LA BELLEZA Y SABIDURÍA DEL PRESENTE

 

 

 El momento presente contiene la clave de la liberación,

pero no puedes encontrar el momento presente mientras seas tu mente” (E. Tolle).

 

1. EL PRESENTE ES PLENITUD

El presente es la única cosa que no tiene fin” (Erwin Schrödinger).

 

Sólo ser; nada más. Y basta. Es la absoluta dicha” (Jorge Guillén).

 

Palpo aquí una presencia latente. No sé lo que es. Pero me brotan lágrimas de agradecimiento” (Sagyo).

 

 

¿Qué tendrá el presente que, en nuestros momentos más difíciles, es lo único que nos sostiene en pie? Frente a todo aquello que nos remueve y desinstala, en las situaciones en las que todo parece tambalearse, cuando nuestras “seguridades” adquiridas saltan por los aires hechas añicos, incluso en los momentos en que el dolor nos parece insoportable…, podemos mantenernos en pie viniendo al presente, en un ejercicio constante de estar en el “aquí y ahora”, en el instante que ahora mismo está aconteciendo. Siempre que hemos sufrido, lo hemos experimentado…, aunque ni siquiera le hayamos puesto nombre ni hayamos sabido nunca qué es lo que hacíamos. Sin embargo, era el presente –nuestra aceptación del instante- quien nos regalaba estabilidad y descanso. Si esto es sí, ¿a qué se debe?, ¿cuál es su secreto?

 

El suyo es un secreto muy simple, que podemos sintetizar en una doble afirmación: en el presente no hay sufrimiento, porque presente es sinónimo de plenitud.
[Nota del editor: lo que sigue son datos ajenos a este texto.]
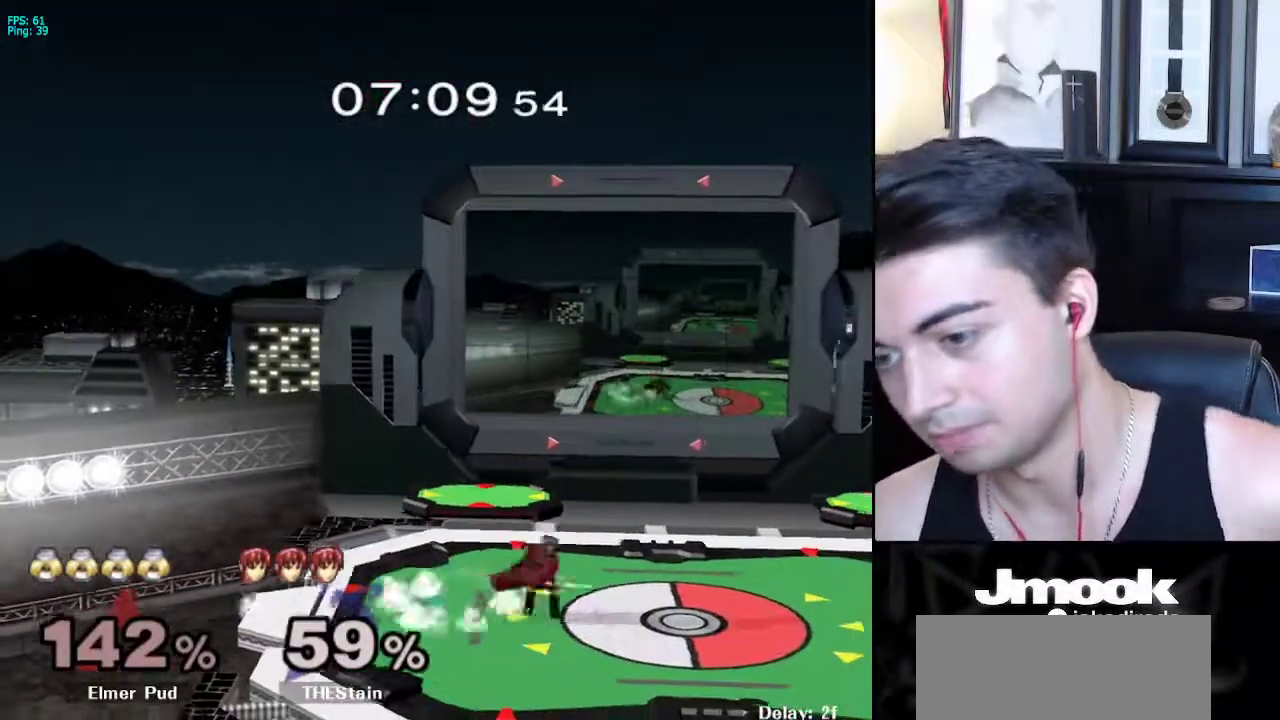
{"buttons": [], "left_stick": "center", "right_stick": "center", "events": []}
Lo que nos sucede es que, en general, nos hallamos tan alejados de la sabiduría del presente que nos cuesta entender que sea así. Por eso, vamos a tratar de acercarnos progresivamente, del modo más sencillo posible, a esa sabiduría que no deja nada fuera, sino que todo lo integra. Eso es, precisamente, lo que la hace resplandecer de belleza.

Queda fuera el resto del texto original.